Lo schema è sempre lo stesso. E Marc Lazar – che già in passato aveva prestato attenzione al tema – vede tale tentazione populista espressa da «una rappresentazione idealizzata di un popolo sfruttato ma unito, laborioso e collettivamente produttivo, profondamente giusto e buono, virtuoso e invincibile», dalla percezione della società che ne è la premessa e nella designazione dei nemici che ne consegue, come un elemento ricorrente nella cultura politica della sinistra (Cfr., Populisme et communisme: le cas français, in P.A. Taguieff, Le retour du populisme. Un défi pour les démocraties européennes, Parigi, Universalis, 2004, pp. 84-87).
Una sinistra, insomma, che finisce per proporsi in schieramenti veicolati come “trasversali” ma che, in realtà, sono oltranzisti e settari, ai quali gli avversari non sembrano legittimi concorrenti nella gara democratica per il potere, ma nemici da distruggere per sempre e con qualsiasi mezzo. Da qui l’inevitabile recupero di vecchie e anacronistiche divisioni frontali o l’astrusa creazione di nuove.
Non a caso, proprio nelle ultime ore, su facebook è stato veicolato l’acronimo della parola S.A.R.D.I.N.A.: Valori, Solidarietà, Accoglienza, Rispetto, Diritti, Inclusione, Non violenza, Antifascismo. Poteva mancare tale richiamo? Il rilancio, cioè, della “simpatica” usanza di etichettare come “fascista” chiunque non si schieri a sinistra per emarginarlo e aumentare l’esangue consistenza della minaccia?
Ma non è “solo” questo il punto: le sardine si propongono in primis di arginare il populismo. Ma è proprio questo il mare in cui si agitano. Ed è un mare mosso, molto mosso perché «il populismo di sinistra, appare solo come una forma degradata dell’ideologia dei partiti di sinistra» (Cfr., I. Diamanti, M. Lazar, Popolocrazia, Roma-Bari, Laterza, 2018) che incorpora unilateralmente il «concetto di “gente” e della retorica che le è legata» (Cfr., M. Tarchi, Italia populista, Bologna, Il Mulino, 2015).
E l’unica P maiuscola che le sardine stanno scrivendo è, appunto, quella del Populismo. Il loro.
Nel manifesto delle sardine c’è scritto,riferendosi ai sovranisti cattivi,”…non avete il diritto di avere qualcuno che vi stia ad ascoltare…”.
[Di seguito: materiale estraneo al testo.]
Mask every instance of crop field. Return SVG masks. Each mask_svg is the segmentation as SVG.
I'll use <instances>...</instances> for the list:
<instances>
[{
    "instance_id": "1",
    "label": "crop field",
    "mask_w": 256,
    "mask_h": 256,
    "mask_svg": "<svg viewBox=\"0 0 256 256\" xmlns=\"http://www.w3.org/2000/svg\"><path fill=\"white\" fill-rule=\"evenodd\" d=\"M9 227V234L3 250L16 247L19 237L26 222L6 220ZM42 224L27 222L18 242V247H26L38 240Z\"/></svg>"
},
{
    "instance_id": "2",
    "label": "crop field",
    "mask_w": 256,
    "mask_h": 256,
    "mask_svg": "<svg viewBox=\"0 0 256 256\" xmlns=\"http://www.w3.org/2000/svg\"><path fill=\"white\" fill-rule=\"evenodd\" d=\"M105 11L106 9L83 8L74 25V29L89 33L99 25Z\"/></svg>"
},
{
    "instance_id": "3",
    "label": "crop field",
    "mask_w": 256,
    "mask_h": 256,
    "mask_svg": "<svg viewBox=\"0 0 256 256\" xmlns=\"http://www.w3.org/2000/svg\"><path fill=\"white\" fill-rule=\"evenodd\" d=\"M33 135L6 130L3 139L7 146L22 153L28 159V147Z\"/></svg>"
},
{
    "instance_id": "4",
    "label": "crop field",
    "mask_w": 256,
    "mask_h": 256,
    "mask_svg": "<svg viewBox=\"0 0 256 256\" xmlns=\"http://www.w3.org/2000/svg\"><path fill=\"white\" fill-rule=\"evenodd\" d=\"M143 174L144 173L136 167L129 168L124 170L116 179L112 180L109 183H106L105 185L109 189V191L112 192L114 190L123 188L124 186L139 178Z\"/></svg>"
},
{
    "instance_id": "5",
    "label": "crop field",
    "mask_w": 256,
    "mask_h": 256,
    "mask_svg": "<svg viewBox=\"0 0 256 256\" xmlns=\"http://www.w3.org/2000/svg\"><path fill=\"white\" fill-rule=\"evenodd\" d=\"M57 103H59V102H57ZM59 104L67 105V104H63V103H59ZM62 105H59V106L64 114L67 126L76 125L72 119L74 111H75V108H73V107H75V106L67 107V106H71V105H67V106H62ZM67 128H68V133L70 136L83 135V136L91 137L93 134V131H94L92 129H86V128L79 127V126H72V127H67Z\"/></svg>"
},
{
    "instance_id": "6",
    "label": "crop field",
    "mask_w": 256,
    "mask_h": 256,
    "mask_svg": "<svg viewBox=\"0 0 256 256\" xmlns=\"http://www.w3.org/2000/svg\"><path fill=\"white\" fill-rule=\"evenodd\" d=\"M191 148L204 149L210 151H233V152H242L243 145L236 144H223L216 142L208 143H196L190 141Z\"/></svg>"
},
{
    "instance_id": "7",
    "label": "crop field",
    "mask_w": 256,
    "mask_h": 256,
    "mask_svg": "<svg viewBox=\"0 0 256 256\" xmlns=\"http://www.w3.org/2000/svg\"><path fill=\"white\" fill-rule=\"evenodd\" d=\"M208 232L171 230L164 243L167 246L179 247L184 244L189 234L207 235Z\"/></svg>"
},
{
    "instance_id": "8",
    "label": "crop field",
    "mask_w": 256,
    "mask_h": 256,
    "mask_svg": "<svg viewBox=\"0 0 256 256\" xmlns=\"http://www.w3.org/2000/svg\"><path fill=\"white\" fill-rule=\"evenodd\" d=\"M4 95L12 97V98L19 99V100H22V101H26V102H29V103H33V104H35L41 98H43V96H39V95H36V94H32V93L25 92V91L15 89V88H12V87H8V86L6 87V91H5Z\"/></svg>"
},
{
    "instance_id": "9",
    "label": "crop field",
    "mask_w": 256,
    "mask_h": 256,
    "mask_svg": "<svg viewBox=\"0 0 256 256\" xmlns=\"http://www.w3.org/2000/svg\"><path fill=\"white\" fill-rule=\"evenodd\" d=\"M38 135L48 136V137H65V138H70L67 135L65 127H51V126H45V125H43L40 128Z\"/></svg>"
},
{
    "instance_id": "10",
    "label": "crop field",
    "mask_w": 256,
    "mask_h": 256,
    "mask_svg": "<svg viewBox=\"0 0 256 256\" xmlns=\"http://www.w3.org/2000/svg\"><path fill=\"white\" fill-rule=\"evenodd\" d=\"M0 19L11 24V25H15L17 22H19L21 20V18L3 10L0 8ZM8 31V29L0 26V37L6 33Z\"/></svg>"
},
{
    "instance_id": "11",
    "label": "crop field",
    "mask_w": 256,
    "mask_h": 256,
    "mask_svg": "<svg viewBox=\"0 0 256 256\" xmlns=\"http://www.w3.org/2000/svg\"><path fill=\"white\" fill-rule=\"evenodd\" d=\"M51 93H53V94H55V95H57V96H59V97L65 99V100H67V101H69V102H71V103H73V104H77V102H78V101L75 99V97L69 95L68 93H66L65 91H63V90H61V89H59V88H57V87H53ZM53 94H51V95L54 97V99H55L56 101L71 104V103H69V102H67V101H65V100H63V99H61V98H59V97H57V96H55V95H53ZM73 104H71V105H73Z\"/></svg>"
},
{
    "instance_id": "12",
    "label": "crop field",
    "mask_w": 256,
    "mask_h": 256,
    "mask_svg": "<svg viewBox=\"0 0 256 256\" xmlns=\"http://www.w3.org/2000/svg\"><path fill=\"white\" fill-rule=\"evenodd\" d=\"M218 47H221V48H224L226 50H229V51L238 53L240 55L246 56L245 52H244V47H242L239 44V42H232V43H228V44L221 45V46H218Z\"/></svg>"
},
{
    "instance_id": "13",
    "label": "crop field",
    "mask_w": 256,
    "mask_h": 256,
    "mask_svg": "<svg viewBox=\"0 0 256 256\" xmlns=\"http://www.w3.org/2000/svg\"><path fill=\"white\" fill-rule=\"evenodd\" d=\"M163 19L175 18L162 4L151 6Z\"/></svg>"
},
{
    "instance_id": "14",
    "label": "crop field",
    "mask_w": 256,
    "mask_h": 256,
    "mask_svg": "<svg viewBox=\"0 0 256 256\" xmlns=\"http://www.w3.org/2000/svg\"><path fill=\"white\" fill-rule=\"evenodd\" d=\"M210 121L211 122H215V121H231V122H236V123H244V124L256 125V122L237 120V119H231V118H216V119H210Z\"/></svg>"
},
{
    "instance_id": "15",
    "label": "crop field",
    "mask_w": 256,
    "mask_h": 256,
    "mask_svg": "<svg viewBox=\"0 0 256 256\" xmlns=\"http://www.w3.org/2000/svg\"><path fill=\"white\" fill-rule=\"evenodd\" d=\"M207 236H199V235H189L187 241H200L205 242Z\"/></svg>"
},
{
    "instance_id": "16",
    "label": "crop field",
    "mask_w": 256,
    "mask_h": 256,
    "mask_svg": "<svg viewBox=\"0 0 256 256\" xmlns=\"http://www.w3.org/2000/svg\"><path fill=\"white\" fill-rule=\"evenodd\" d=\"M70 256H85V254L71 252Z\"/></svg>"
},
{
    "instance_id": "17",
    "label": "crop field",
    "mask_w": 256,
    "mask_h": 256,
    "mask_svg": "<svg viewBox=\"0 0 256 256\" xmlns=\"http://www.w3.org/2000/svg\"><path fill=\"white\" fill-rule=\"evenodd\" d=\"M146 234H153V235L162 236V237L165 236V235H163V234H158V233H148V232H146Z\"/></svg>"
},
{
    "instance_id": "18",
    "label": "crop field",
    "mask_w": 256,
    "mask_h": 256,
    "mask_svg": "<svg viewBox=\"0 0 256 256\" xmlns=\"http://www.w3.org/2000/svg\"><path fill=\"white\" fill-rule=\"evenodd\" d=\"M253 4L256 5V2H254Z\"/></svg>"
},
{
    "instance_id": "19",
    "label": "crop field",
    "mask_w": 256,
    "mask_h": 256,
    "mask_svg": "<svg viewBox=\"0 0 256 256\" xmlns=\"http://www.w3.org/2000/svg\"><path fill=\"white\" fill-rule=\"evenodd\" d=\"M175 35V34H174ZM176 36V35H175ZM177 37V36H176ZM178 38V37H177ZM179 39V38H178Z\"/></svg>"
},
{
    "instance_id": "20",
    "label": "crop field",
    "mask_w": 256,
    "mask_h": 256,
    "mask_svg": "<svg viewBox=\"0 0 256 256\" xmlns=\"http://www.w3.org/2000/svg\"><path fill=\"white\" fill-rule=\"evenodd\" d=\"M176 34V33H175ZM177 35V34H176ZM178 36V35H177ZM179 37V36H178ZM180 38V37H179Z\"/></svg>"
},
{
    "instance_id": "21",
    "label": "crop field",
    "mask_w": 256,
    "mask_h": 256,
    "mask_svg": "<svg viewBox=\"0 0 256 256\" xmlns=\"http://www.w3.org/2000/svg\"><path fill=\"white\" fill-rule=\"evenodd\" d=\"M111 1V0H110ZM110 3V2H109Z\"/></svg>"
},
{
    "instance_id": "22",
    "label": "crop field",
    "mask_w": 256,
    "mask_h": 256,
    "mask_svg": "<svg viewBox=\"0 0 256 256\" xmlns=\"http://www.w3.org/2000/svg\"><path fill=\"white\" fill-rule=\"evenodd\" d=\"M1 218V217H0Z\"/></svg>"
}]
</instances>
Niente male per dei cialtroni che si dichiarano “democratici” e “non violenti”…
Per il resto un manifesto di rara idiozia e colmo di livore e tracotanza.
Appunto. Diamo la sardina al gatto che se la mangi e non pensiamo più a quest’idiozia. Più ne parliamo, più contribuiamo alla sua inutile notorietà. E calci in culo ai ‘sardini’!